Zeiss, Boehringer Ingelheim form AI-backed pact to spot, treat eye diseases early

A new medtech-pharma collaboration has its eye on catching retinal diseases as early as possible and staving them off with precise, personalized treatments.

Zeiss Medical Technology and Boehringer Ingelheim provided a bird’s-eye view of their partnership Monday. The overarching aim of the collab is to spot and treat eye diseases before permanent damage sets in, which is currently a risk for more than 300 million people around the world—a number that’s expected to keep growing alongside aging populations and increasing gaps in health equity, according to the companies’ joint announcement.

“Our partnership with Zeiss Medical Technology will allow us to develop precision therapies delivering the right treatment for the right patient at the right time to prevent vision loss by intervening before irreversible damage occurs,” said Ulrike Graefe-Mody, Ph.D., Boehringer’s head of retinal health. Financial terms of the team-up weren’t disclosed.

The partnership will build on both Zeiss and Boehringer’s expertise in the realm of ophthalmology, as well as their respective strengths in technological and therapeutic development.

Zeiss, for its part, will task its artificial intelligence algorithms with sifting through massive sets of imaging data on its cloud platform, which takes in information from a variety of diagnostic and therapeutic devices. The AI will then analyze those scans to look for early markers of retinal diseases.

With Boehringer’s help, those findings can then be used to develop not only diagnostic and predictive tools to catch the conditions at the point of care but also new therapeutics that’ll use the early disease markers as a starting point to target disease pathways.

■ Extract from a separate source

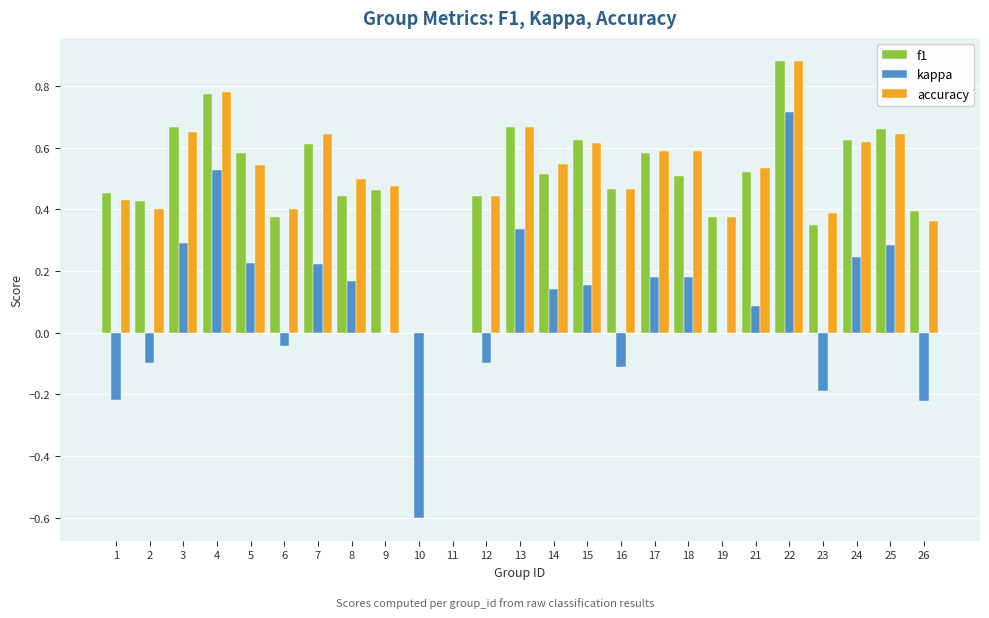

At which category is the sum across all series the highest?

22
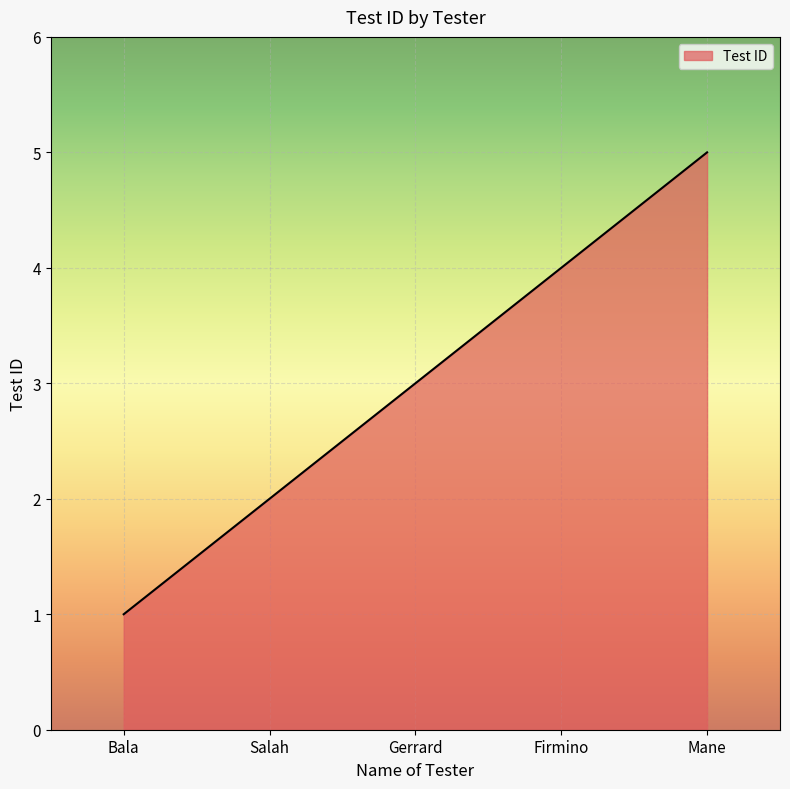

Between Salah and Gerrard, which is larger?

Gerrard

“Enabled by our Zeiss Medical Ecosystem and the platform’s ability to aggregate massive data sets for analysis, we’re strongly positioned to establish new partnerships in pursuit of research yet to be investigated, to accelerate access to future technologies and markets, and to help clinicians provide earlier detection and more personalized and precise care for their patients,” Euan Thomson, Ph.D., head of Zeiss’ ophthalmology strategic business unit and digital business unit, said in the announcement.

Boehringer has been developing treatments for ophthalmological diseases since 2013 when the German pharma first identified its own potential in treating retinal conditions associated with diabetes.

In the decade since, helped along by the creation of a dedicated retinal health department in 2019, it has expanded its focus beyond diabetic retinopathy and diabetic macular ischemia. Other key therapy areas within the department now include wet age-related macular degeneration, geographic atrophy and Stargardt disease.

That work has included a handful of partnerships, including one with intravitreal drug delivery tech maker Inflammasome Therapeutics in 2019 and another with CDR-Life in 2020 to develop antibody fragment-based therapeutics for geographic atrophy.

Zeiss’ own experience in ophthalmology dates even further back, to when the company began churning out eyeglass lenses in the early 1900s, followed by a string of ophthalmic instruments throughout the 20th century. In 1996, Zeiss was responsible for the commercial debut of optical coherence tomography, a form of radiation-free imaging designed to spot vision-threatening conditions in the retina, which was last month named the winner of the annual Lasker-DeBakey Clinical Medical Research Award.